» Excerpt provided:
****
But if you have a stroke or somehow lose function in one part of the brain, another part can take over that function. In that way the brain is holographic. I have been asked if left-handed people are less logical or right-handed people are less intuitive. The answer is that neither statements are true.

In our left-brain dominant society, we are taught to follow the linear road of reality: to begin at point A and follow as straight a line as possible to our destination. We put one foot in front of the other. One step follows another in sequence. We move from past to present to future. We accept only that which we can see, touch, taste, smell and hear. All must make logical sense. Physical reality is solid and impenetrable.

But not everything responds to that linear road. If we follow it exclusively, we miss anything that does not fit within its logic. We miss the wisdom that exists beyond the narrow boundaries of the linear world.

Logic vs. intuition

Our modern society leans towards the logical, the scientific way of thinking. Think of all the knowledge that has been amassed over the centuries, all the comforts developed from science. Logic is about deriving the basic truths from a set of observations or conditions. The conclusions reached must show the reasons or logic behind them. A scientific breakthrough that comes from a dream or intuition must be presented as if it were the result of logic. Otherwise it usually will not be accepted.

On the other hand, intuition is a state of direct knowing. It is often spontaneous and comes without the use of the rational thinking process. You know that you know and that’s that!

All of us use both left and right brain although each of us leans more in one direction or another. But in truth, our left and right brains are always interacting.
****
» Requirement 1: In the passage on logic and intuition, what is intuition called?
» Requirement 2: Write a continuation of the passage on logic and intuition, picking up after its last sentence.
The items after this point are separate material with no link to the passage on logic and intuition.

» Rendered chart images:
****
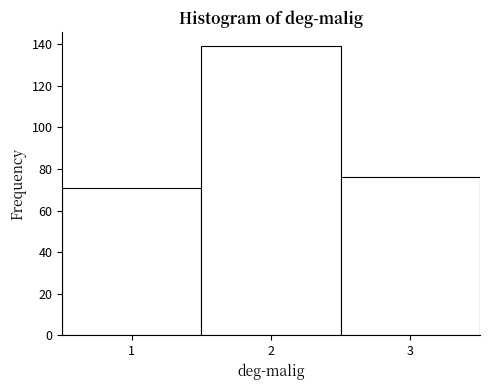

Reading left to right, transcribe this chart: for each bar, give the range it covers on the x-axis and its height. The values are not printed on the chart, so give them approximately, as read against the axis.

0.5 to 1.5: 72
1.5 to 2.5: 140
2.5 to 3.5: 76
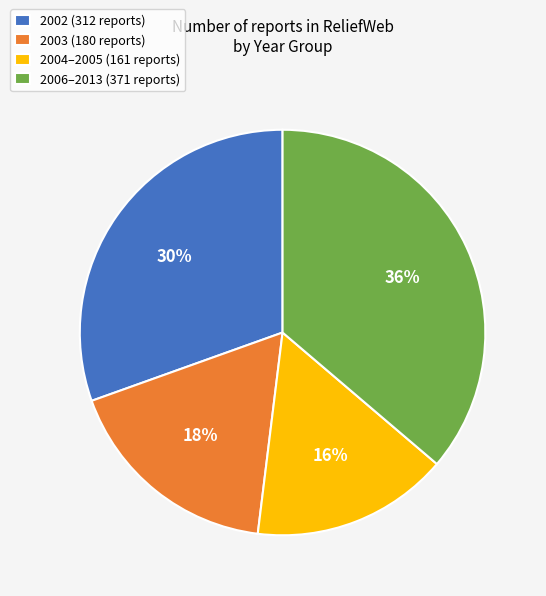

Is there a majority slice in this chart?

No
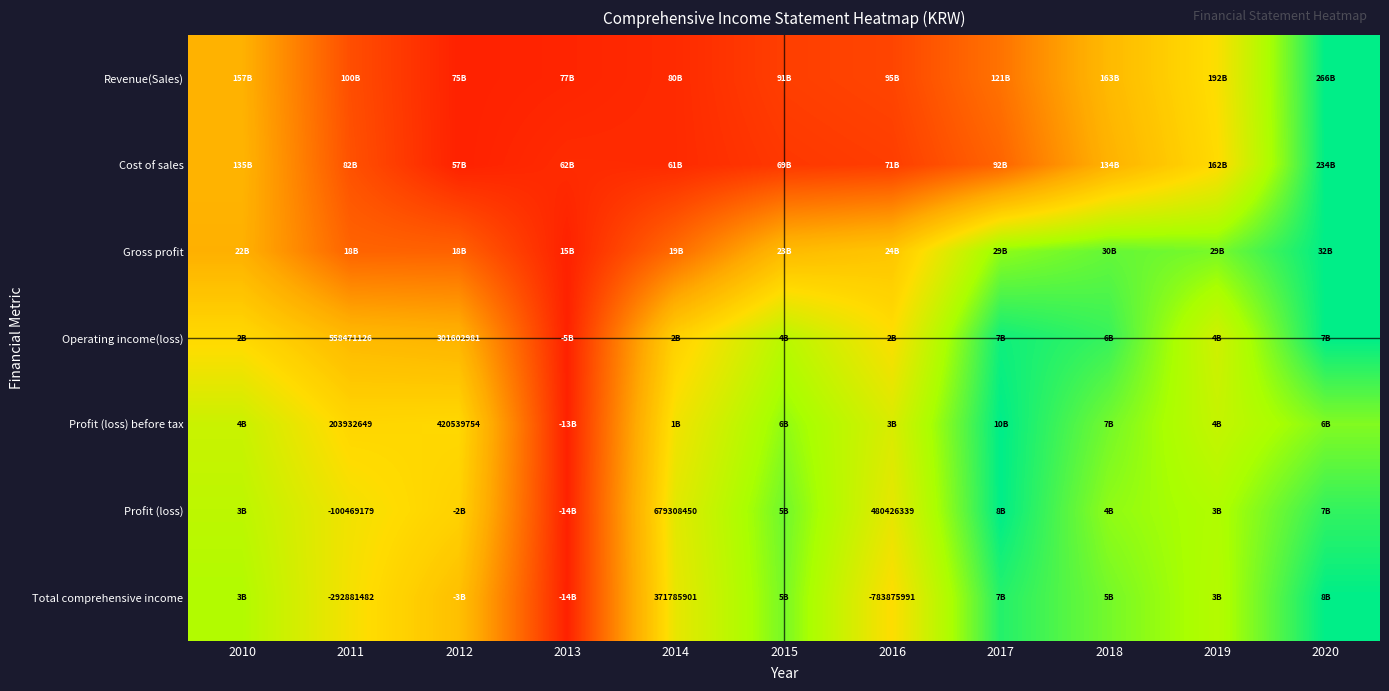

Between 2013 and 2020, which is larger?

2020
****
» Written response 1: A state of direct knowing.

» Written response 2:
We each have a unique combination and balance of using both sides of the brain. Here are some examples of right/left cooperation in action:

  • Albert, a hair stylist, gets a flash of vision (right-brain) of the perfect style or cut of a client’s hair. He can see in an instant what outcome he wants. Then his practical (left-brain) mind executes it step by step. The flash of vision is fast and complete. He then enjoys the practical, linear steps of getting to the vision. The right-brain flash of intuition is an important balance for him that he recognizes.
  • Caroline is a writer who much prefers the creative right-brain process and hates the editing left-brain part of writing. Yet both are important functions of the art. She often gets out her coloured pencils and colouring book and colours for a while to stimulate her right brain before she writes.
  • David reads fiction for a short time before he starts a painting session.
  • John, the amazing CEO of a big company, knits when he needs a creative idea or has to solve a problem.
  • Lauren stands in the bathroom in one particular spot and grooms to get breakthroughs.

We need to understand how to help our left and right brains work together to create a whole-brain consciousness. Studies have shown that when healers are healing they have both left and right brain frequencies in sync. The ideal is to use the whole brain working together, in sync with itself, thus creating a synergy of the two halves that enhances all brain functions. This allows us to harness greater creativity, optimal learning, problem solving, health and personal quality of life.